Comparing multi-model approaches to simulate streamflow across a large sample of catchments

The research and operational communities have developed many models to represent the complexity and diversity of hydrological processes and meet specific application needs. Previous studies have shown the limitations of a one-size-fits-all model structure (e.g. poor representation of local conditions, limited process representation, scalability issues). To address these barriers and improve model performance, multi-model approaches have been developed that select and/or combine outputs from an ensemble of models (e.g., catchment-specific selection based on performance scores, or weighting of ensemble members using methods such as Bayesian model averaging).

This study compares multi-model methods to improve streamflow simulation. Specifically, we evaluated five different approaches: a mosaic (i.e. per-catchment selection) based on performance, a mosaic based on performance-equivalence, a static combination in time and space (i.e. a fixed combination applied across all catchments), a static combination in time only (i.e. per-catchment combination) and a dynamic combination (i.e. evolving over time and space). To this end, an ensemble of 78 models was designed with the Framework for Understanding Structural Errors (FUSE) and applied to 559 catchments in the CAMELS dataset across the contiguous USA. The evaluation is based on a composite criterion to account, to some extent, for both high- and low-flow conditions.
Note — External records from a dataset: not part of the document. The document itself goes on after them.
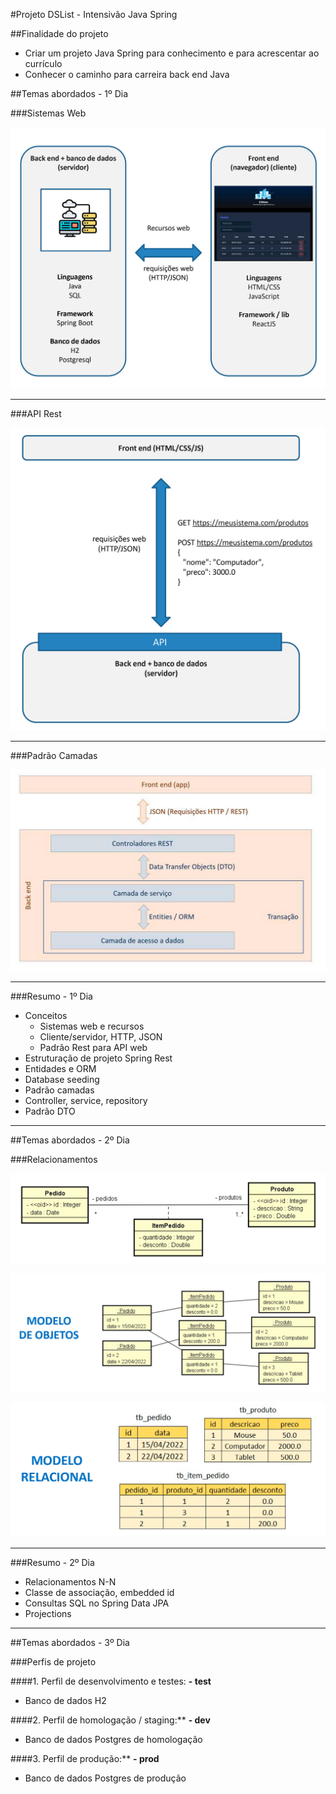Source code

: #Projeto DSList - Intensivão Java Spring

##Finalidade do projeto

* Criar um projeto Java Spring para conhecimento e para acrescentar ao currículo
* Conhecer o caminho para carreira back end Java

##Temas abordados - 1º Dia

###Sistemas Web

![Modelo de domínio DSList](src/main/resources/image/sistemas-web.jpg)

---

###API Rest

![Modelo de domínio DSList](src/main/resources/image/api-rest.jpg)

---

###Padrão Camadas

![Modelo de domínio DSList](src/main/resources/image/padrao-camadas.jpg)

---

###Resumo - 1º Dia

* Conceitos
  * Sistemas web e recursos
  * Cliente/servidor, HTTP, JSON
  * Padrão Rest para API web
* Estruturação de projeto Spring Rest
* Entidades e ORM
* Database seeding
* Padrão camadas
* Controller, service, repository
* Padrão DTO

---

##Temas abordados - 2º Dia

###Relacionamentos

![Modelo de domínio DSList](src/main/resources/image/relacionamentos.jpg)

![Modelo de domínio DSList](src/main/resources/image/relacionamentosModeloObjetos.jpg)

![Modelo de domínio DSList](src/main/resources/image/relacionamentosModeloRelacional.jpg)

---

###Resumo - 2º Dia

* Relacionamentos N-N
* Classe de associação, embedded id
* Consultas SQL no Spring Data JPA
* Projections

---

##Temas abordados - 3º Dia

###Perfis de projeto

####1. Perfil de desenvolvimento e testes:
  **- test**
  - Banco de dados H2

####2. Perfil de homologação / staging:**
  **- dev**
  - Banco de dados Postgres de homologação

####3. Perfil de produção:**
  **- prod**
  - Banco de dados Postgres de produção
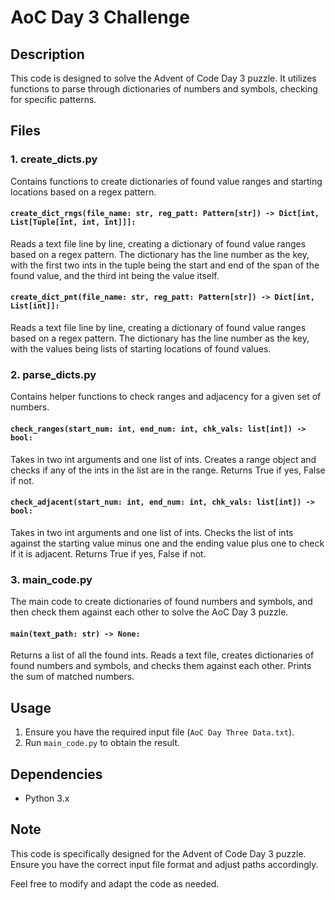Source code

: # AoC Day 3 Challenge

## Description
This code is designed to solve the Advent of Code Day 3 puzzle. It utilizes functions to parse through dictionaries of numbers and symbols, checking for specific patterns.

## Files

### 1. create_dicts.py
Contains functions to create dictionaries of found value ranges and starting locations based on a regex pattern.

#### `create_dict_rngs(file_name: str, reg_patt: Pattern[str]) -> Dict[int, List[Tuple[int, int, int]]]:`
Reads a text file line by line, creating a dictionary of found value ranges based on a regex pattern. The dictionary has the line number as the key, with the first two ints in the tuple being the start and end of the span of the found value, and the third int being the value itself.

#### `create_dict_pnt(file_name: str, reg_patt: Pattern[str]) -> Dict[int, List[int]]:`
Reads a text file line by line, creating a dictionary of found value ranges based on a regex pattern. The dictionary has the line number as the key, with the values being lists of starting locations of found values.

### 2. parse_dicts.py
Contains helper functions to check ranges and adjacency for a given set of numbers.

#### `check_ranges(start_num: int, end_num: int, chk_vals: list[int]) -> bool:`
Takes in two int arguments and one list of ints. Creates a range object and checks if any of the ints in the list are in the range. Returns True if yes, False if not.

#### `check_adjacent(start_num: int, end_num: int, chk_vals: list[int]) -> bool:`
Takes in two int arguments and one list of ints. Checks the list of ints against the starting value minus one and the ending value plus one to check if it is adjacent. Returns True if yes, False if not.

### 3. main_code.py
The main code to create dictionaries of found numbers and symbols, and then check them against each other to solve the AoC Day 3 puzzle.

#### `main(text_path: str) -> None:`
Returns a list of all the found ints. Reads a text file, creates dictionaries of found numbers and symbols, and checks them against each other. Prints the sum of matched numbers.

## Usage

1. Ensure you have the required input file (`AoC Day Three Data.txt`).
2. Run `main_code.py` to obtain the result.

## Dependencies
- Python 3.x

## Note
This code is specifically designed for the Advent of Code Day 3 puzzle. Ensure you have the correct input file format and adjust paths accordingly.

Feel free to modify and adapt the code as needed.
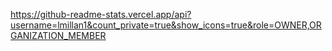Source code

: https://github-readme-stats.vercel.app/api?username=lmillan1&count_private=true&show_icons=true&role=OWNER,ORGANIZATION_MEMBER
Sampling uncertainty (i.e. the variability in performance scores due to the evaluation period selected) was assessed using a bootstrap-jackknife method.

Results show that differences between multi-model approaches are small, even when complexity varies greatly (e.g., number of models per catchments, variability in space and time, computational time). Benefits compared with a one-size-fits-all model are not as large as expected, especially after considering sampling uncertainty. While perhaps surprising, this underscores the strength of the one-size-fits-all model selection used here, where model choice is guided by performance across a large ensemble of models and sample of catchments, and not arbitrarily or by convenience. These findings may also reflect limitations of common evaluation metrics, which may not fully capture the benefits of more complex approaches.